→ Problem description: Which lines of the entries below include "back"? List them all.

→ Supplied data:
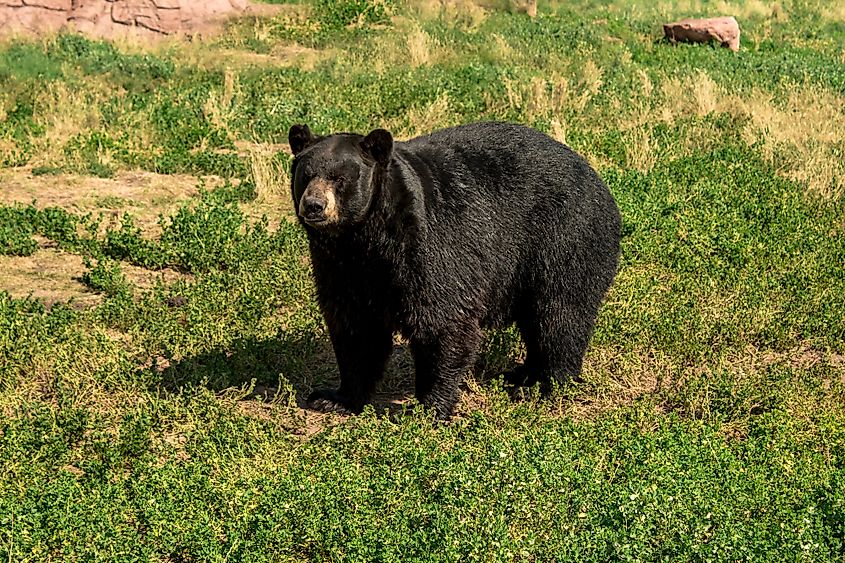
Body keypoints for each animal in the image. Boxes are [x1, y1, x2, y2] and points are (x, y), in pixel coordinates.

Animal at [290, 122, 620, 418]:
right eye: (305, 175)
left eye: (339, 178)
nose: (314, 205)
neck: (366, 237)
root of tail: (596, 178)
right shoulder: (340, 265)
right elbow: (355, 327)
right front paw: (334, 398)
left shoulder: (429, 246)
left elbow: (442, 319)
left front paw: (428, 407)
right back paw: (523, 373)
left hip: (563, 236)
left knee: (559, 313)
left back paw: (545, 383)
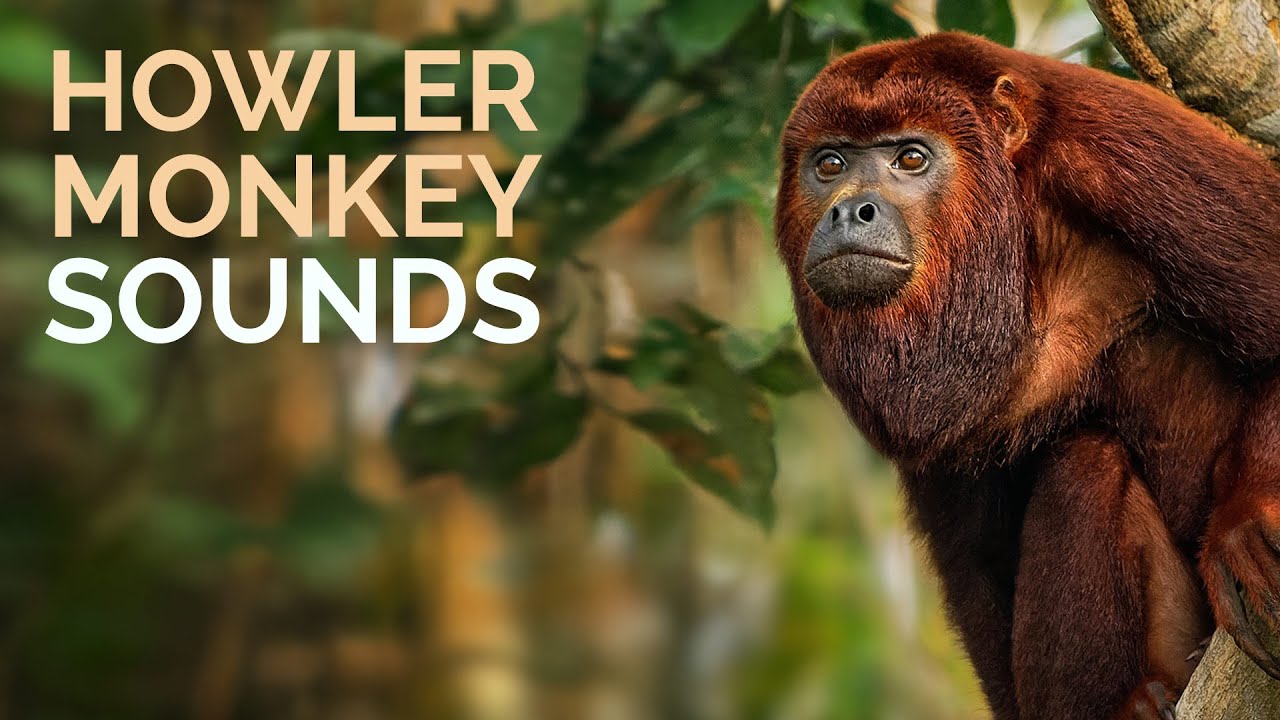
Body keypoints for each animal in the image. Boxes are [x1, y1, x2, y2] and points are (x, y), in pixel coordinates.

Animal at [774, 32, 1280, 720]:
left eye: (911, 157)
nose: (850, 211)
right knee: (1085, 463)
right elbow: (975, 562)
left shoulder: (1133, 159)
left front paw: (1245, 519)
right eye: (829, 164)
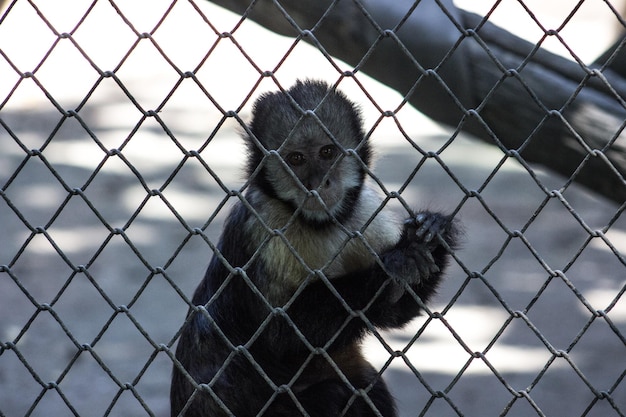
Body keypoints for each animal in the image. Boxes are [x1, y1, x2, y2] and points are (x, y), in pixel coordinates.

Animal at [168, 79, 456, 414]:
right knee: (334, 393)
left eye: (327, 152)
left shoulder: (364, 213)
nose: (318, 183)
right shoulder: (263, 226)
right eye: (296, 159)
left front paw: (431, 235)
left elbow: (395, 312)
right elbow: (280, 336)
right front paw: (392, 267)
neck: (316, 224)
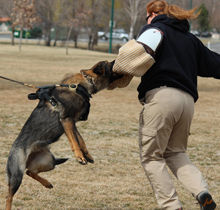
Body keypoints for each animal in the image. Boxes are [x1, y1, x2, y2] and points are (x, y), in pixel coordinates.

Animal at [5, 60, 121, 209]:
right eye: (110, 64)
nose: (117, 61)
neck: (83, 84)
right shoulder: (66, 120)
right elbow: (75, 141)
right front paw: (80, 157)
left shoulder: (72, 122)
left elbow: (80, 140)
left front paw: (87, 155)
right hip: (17, 174)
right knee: (9, 195)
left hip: (49, 162)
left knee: (30, 171)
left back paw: (47, 183)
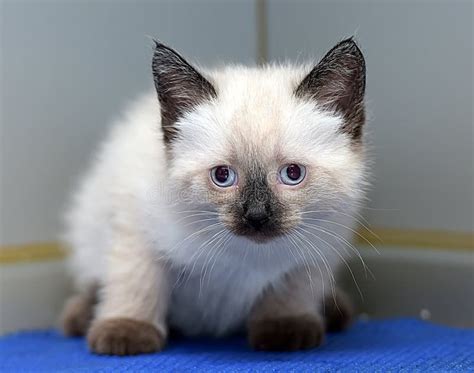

→ Exercise answer:
right back paw: (523, 373)
left back paw: (545, 383)
left back paw: (47, 183)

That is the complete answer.